[BEGIN Records]

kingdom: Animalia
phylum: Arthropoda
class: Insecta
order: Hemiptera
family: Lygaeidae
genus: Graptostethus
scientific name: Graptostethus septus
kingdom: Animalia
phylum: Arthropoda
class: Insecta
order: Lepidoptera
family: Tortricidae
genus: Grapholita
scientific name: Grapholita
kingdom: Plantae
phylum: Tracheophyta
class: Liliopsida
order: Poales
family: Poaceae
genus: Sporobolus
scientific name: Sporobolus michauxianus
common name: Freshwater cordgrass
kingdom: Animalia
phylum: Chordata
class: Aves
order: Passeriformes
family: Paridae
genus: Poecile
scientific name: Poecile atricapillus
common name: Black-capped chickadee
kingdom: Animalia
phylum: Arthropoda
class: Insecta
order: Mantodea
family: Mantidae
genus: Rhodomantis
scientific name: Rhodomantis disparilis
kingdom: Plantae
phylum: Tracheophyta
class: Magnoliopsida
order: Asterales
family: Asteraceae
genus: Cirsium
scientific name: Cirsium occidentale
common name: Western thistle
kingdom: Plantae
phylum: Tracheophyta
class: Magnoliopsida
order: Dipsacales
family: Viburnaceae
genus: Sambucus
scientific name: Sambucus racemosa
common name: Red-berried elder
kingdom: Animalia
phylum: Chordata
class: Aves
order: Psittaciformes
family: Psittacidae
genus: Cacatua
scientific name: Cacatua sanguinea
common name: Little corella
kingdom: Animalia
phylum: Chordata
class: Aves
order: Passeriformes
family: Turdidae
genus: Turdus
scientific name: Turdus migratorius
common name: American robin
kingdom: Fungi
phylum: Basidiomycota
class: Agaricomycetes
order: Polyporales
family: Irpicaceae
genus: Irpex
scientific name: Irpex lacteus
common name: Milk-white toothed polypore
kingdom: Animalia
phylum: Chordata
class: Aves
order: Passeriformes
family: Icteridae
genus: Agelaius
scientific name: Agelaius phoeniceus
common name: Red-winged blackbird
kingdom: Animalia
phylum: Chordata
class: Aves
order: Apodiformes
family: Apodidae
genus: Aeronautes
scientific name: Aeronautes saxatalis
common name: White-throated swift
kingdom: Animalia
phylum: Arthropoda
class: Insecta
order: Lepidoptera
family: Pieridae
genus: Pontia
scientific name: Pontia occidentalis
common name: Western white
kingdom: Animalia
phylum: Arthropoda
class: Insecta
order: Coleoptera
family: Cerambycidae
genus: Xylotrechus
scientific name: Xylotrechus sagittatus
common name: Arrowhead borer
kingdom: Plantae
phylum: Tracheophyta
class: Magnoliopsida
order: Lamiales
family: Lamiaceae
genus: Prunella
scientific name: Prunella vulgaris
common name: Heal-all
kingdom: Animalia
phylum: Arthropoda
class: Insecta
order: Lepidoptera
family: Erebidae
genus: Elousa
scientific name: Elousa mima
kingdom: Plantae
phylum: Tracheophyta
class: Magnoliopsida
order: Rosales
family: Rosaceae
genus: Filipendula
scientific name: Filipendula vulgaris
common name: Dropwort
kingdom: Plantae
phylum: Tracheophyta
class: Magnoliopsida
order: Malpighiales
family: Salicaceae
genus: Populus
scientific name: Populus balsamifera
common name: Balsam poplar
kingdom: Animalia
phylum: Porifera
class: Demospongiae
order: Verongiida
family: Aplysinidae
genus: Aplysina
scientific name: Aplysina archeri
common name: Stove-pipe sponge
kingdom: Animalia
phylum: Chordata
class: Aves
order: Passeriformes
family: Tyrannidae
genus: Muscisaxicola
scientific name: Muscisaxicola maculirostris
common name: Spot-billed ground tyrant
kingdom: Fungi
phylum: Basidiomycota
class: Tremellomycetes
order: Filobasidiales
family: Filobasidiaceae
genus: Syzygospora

[END Records]

#### [Exercise brief]
Reproduce every one of the lines above verbatim, with no changes.

#### [Exercise answer]
kingdom: Animalia
phylum: Arthropoda
class: Insecta
order: Hemiptera
family: Lygaeidae
genus: Graptostethus
scientific name: Graptostethus septus
kingdom: Animalia
phylum: Arthropoda
class: Insecta
order: Lepidoptera
family: Tortricidae
genus: Grapholita
scientific name: Grapholita
kingdom: Plantae
phylum: Tracheophyta
class: Liliopsida
order: Poales
family: Poaceae
genus: Sporobolus
scientific name: Sporobolus michauxianus
common name: Freshwater cordgrass
kingdom: Animalia
phylum: Chordata
class: Aves
order: Passeriformes
family: Paridae
genus: Poecile
scientific name: Poecile atricapillus
common name: Black-capped chickadee
kingdom: Animalia
phylum: Arthropoda
class: Insecta
order: Mantodea
family: Mantidae
genus: Rhodomantis
scientific name: Rhodomantis disparilis
kingdom: Plantae
phylum: Tracheophyta
class: Magnoliopsida
order: Asterales
family: Asteraceae
genus: Cirsium
scientific name: Cirsium occidentale
common name: Western thistle
kingdom: Plantae
phylum: Tracheophyta
class: Magnoliopsida
order: Dipsacales
family: Viburnaceae
genus: Sambucus
scientific name: Sambucus racemosa
common name: Red-berried elder
kingdom: Animalia
phylum: Chordata
class: Aves
order: Psittaciformes
family: Psittacidae
genus: Cacatua
scientific name: Cacatua sanguinea
common name: Little corella
kingdom: Animalia
phylum: Chordata
class: Aves
order: Passeriformes
family: Turdidae
genus: Turdus
scientific name: Turdus migratorius
common name: American robin
kingdom: Fungi
phylum: Basidiomycota
class: Agaricomycetes
order: Polyporales
family: Irpicaceae
genus: Irpex
scientific name: Irpex lacteus
common name: Milk-white toothed polypore
kingdom: Animalia
phylum: Chordata
class: Aves
order: Passeriformes
family: Icteridae
genus: Agelaius
scientific name: Agelaius phoeniceus
common name: Red-winged blackbird
kingdom: Animalia
phylum: Chordata
class: Aves
order: Apodiformes
family: Apodidae
genus: Aeronautes
scientific name: Aeronautes saxatalis
common name: White-throated swift
kingdom: Animalia
phylum: Arthropoda
class: Insecta
order: Lepidoptera
family: Pieridae
genus: Pontia
scientific name: Pontia occidentalis
common name: Western white
kingdom: Animalia
phylum: Arthropoda
class: Insecta
order: Coleoptera
family: Cerambycidae
genus: Xylotrechus
scientific name: Xylotrechus sagittatus
common name: Arrowhead borer
kingdom: Plantae
phylum: Tracheophyta
class: Magnoliopsida
order: Lamiales
family: Lamiaceae
genus: Prunella
scientific name: Prunella vulgaris
common name: Heal-all
kingdom: Animalia
phylum: Arthropoda
class: Insecta
order: Lepidoptera
family: Erebidae
genus: Elousa
scientific name: Elousa mima
kingdom: Plantae
phylum: Tracheophyta
class: Magnoliopsida
order: Rosales
family: Rosaceae
genus: Filipendula
scientific name: Filipendula vulgaris
common name: Dropwort
kingdom: Plantae
phylum: Tracheophyta
class: Magnoliopsida
order: Malpighiales
family: Salicaceae
genus: Populus
scientific name: Populus balsamifera
common name: Balsam poplar
kingdom: Animalia
phylum: Porifera
class: Demospongiae
order: Verongiida
family: Aplysinidae
genus: Aplysina
scientific name: Aplysina archeri
common name: Stove-pipe sponge
kingdom: Animalia
phylum: Chordata
class: Aves
order: Passeriformes
family: Tyrannidae
genus: Muscisaxicola
scientific name: Muscisaxicola maculirostris
common name: Spot-billed ground tyrant
kingdom: Fungi
phylum: Basidiomycota
class: Tremellomycetes
order: Filobasidiales
family: Filobasidiaceae
genus: Syzygospora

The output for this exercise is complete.